▸ **Items from a dataset**:
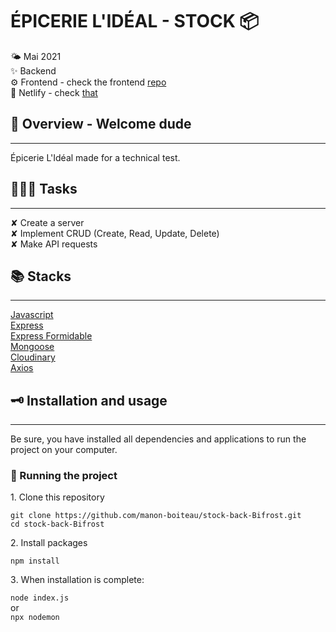# ÉPICERIE L'IDÉAL - STOCK 📦

🌤 Mai 2021  
✨ Backend  
⚙️ Frontend - check the frontend [repo](https://github.com/manon-boiteau/stock-front-Bifrost.git)  
🔗 Netlify - check [that](https://stock-bifrost-2021.netlify.app/)

## 🌈 Overview - Welcome dude

---

Épicerie L'Idéal made for a technical test.

## 👩🏻‍💻 Tasks

---

✘ Create a server  
✘ Implement CRUD (Create, Read, Update, Delete)  
✘ Make API requests

## 📚 Stacks

---

[Javascript](https://www.w3schools.com/js/default.asp)  
[Express](https://github.com/expressjs/express)  
[Express Formidable](https://github.com/hatashiro/express-formidable)  
[Mongoose](https://mongoosejs.com/docs/guide.html)  
[Cloudinary](https://cloudinary.com/documentation)  
[Axios](https://github.com/axios/axios)

## 🗝 Installation and usage

---

Be sure, you have installed all dependencies and applications to run the project on your computer.

### 🚙 Running the project

1️. Clone this repository

`git clone https://github.com/manon-boiteau/stock-back-Bifrost.git`  
`cd stock-back-Bifrost`

2️. Install packages

`npm install`

3️. When installation is complete:

`node index.js`  
or  
`npx nodemon`
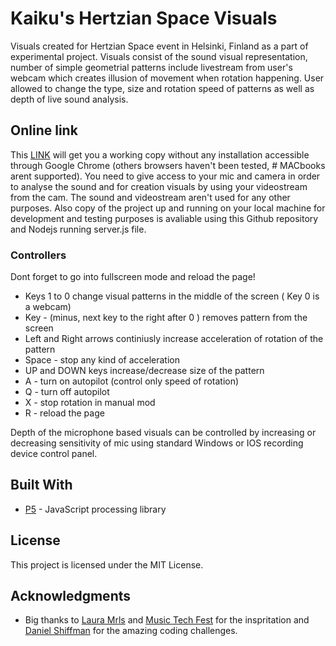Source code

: # Kaiku's Hertzian Space Visuals

Visuals created for Hertzian Space event in Helsinki, Finland as a part of experimental project. Visuals consist of the  sound visual representation, number of simple geometrial patterns include livestream from user's webcam  which creates illusion of movement when rotation happening. User allowed to change the type, size and rotation speed of patterns as well as depth of live sound analysis.    

## Online link 

This [LINK](https://secure-atoll-60330.herokuapp.com/)  will get you a  working copy without any installation accessible through Google Chrome (others browsers haven't been tested, # MACbooks arent supported). You need to give access to your mic and camera in order to analyse the sound and for creation visuals by using your videostream from the cam. The sound and videostream aren't used for any other purposes.  Also copy of the project up and running on your local machine for development and testing purposes is avaliable using this Github repository and  Nodejs running server.js file.  



### Controllers

Dont forget to go into fullscreen mode and reload the page! 

* Keys 1 to 0 change visual patterns in the middle of the screen ( Key 0 is a webcam)
* Key - (minus, next key to the right after 0 ) removes pattern from the screen
* Left and Right arrows continiusly increase acceleration of rotation of the pattern
* Space - stop any kind of acceleration
* UP and DOWN keys increase/decrease size of the pattern
* A - turn on autopilot (control only speed of rotation)
* Q - turn off autopilot 
* X - stop rotation in manual mod
* R - reload the page

Depth of the microphone based visuals can be controlled by increasing or decreasing sensitivity of mic using standard Windows or IOS  recording device control panel.



## Built With

* [P5](https://p5js.org/) - JavaScript processing library


## License

This project is licensed under the MIT License.

## Acknowledgments

* Big thanks to  [Laura Mrls](https://soundcloud.com/laura-mrls-1) and [Music Tech Fest](http://musictechfest.net/) for the inspritation and [Daniel Shiffman](https://github.com/shiffman) for the amazing coding challenges. 

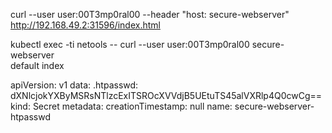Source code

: curl --user user:00T3mp0ral00 --header "host: secure-webserver" http://192.168.49.2:31596/index.html 

kubectl exec -ti netools -- curl --user user:00T3mp0ral00 secure-webserver  
default index



apiVersion: v1
data:
  .htpasswd: dXNlcjokYXByMSRsNTlzcExITSROcXVVdjB5UEtuTS45alVXRlp4Q0cwCg==
kind: Secret
metadata:
  creationTimestamp: null
  name: secure-webserver-htpasswd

▸ **Work required**: Omit the pictures, then output every record exactly as given.

▸ **Answer to this problem**:
# ÉPICERIE L'IDÉAL - STOCK 📦

🌤 Mai 2021  
✨ Backend  
⚙️ Frontend - check the frontend [repo](https://github.com/manon-boiteau/stock-front-Bifrost.git)  
🔗 Netlify - check [that](https://stock-bifrost-2021.netlify.app/)

## 🌈 Overview - Welcome dude

---

Épicerie L'Idéal made for a technical test.

## 👩🏻‍💻 Tasks

---

✘ Create a server  
✘ Implement CRUD (Create, Read, Update, Delete)  
✘ Make API requests

## 📚 Stacks

---

[Javascript](https://www.w3schools.com/js/default.asp)  
[Express](https://github.com/expressjs/express)  
[Express Formidable](https://github.com/hatashiro/express-formidable)  
[Mongoose](https://mongoosejs.com/docs/guide.html)  
[Cloudinary](https://cloudinary.com/documentation)  
[Axios](https://github.com/axios/axios)

## 🗝 Installation and usage

---

Be sure, you have installed all dependencies and applications to run the project on your computer.

### 🚙 Running the project

1️. Clone this repository

`git clone https://github.com/manon-boiteau/stock-back-Bifrost.git`  
`cd stock-back-Bifrost`

2️. Install packages

`npm install`

3️. When installation is complete:

`node index.js`  
or  
`npx nodemon`
Source code

: # Kaiku's Hertzian Space Visuals

Visuals created for Hertzian Space event in Helsinki, Finland as a part of experimental project. Visuals consist of the  sound visual representation, number of simple geometrial patterns include livestream from user's webcam  which creates illusion of movement when rotation happening. User allowed to change the type, size and rotation speed of patterns as well as depth of live sound analysis.    

## Online link 

This [LINK](https://secure-atoll-60330.herokuapp.com/)  will get you a  working copy without any installation accessible through Google Chrome (others browsers haven't been tested, # MACbooks arent supported). You need to give access to your mic and camera in order to analyse the sound and for creation visuals by using your videostream from the cam. The sound and videostream aren't used for any other purposes.  Also copy of the project up and running on your local machine for development and testing purposes is avaliable using this Github repository and  Nodejs running server.js file.  



### Controllers

Dont forget to go into fullscreen mode and reload the page! 

* Keys 1 to 0 change visual patterns in the middle of the screen ( Key 0 is a webcam)
* Key - (minus, next key to the right after 0 ) removes pattern from the screen
* Left and Right arrows continiusly increase acceleration of rotation of the pattern
* Space - stop any kind of acceleration
* UP and DOWN keys increase/decrease size of the pattern
* A - turn on autopilot (control only speed of rotation)
* Q - turn off autopilot 
* X - stop rotation in manual mod
* R - reload the page

Depth of the microphone based visuals can be controlled by increasing or decreasing sensitivity of mic using standard Windows or IOS  recording device control panel.



## Built With

* [P5](https://p5js.org/) - JavaScript processing library


## License

This project is licensed under the MIT License.

## Acknowledgments

* Big thanks to  [Laura Mrls](https://soundcloud.com/laura-mrls-1) and [Music Tech Fest](http://musictechfest.net/) for the inspritation and [Daniel Shiffman](https://github.com/shiffman) for the amazing coding challenges. 

Source code

: curl --user user:00T3mp0ral00 --header "host: secure-webserver" http://192.168.49.2:31596/index.html 

kubectl exec -ti netools -- curl --user user:00T3mp0ral00 secure-webserver  
default index



apiVersion: v1
data:
  .htpasswd: dXNlcjokYXByMSRsNTlzcExITSROcXVVdjB5UEtuTS45alVXRlp4Q0cwCg==
kind: Secret
metadata:
  creationTimestamp: null
  name: secure-webserver-htpasswd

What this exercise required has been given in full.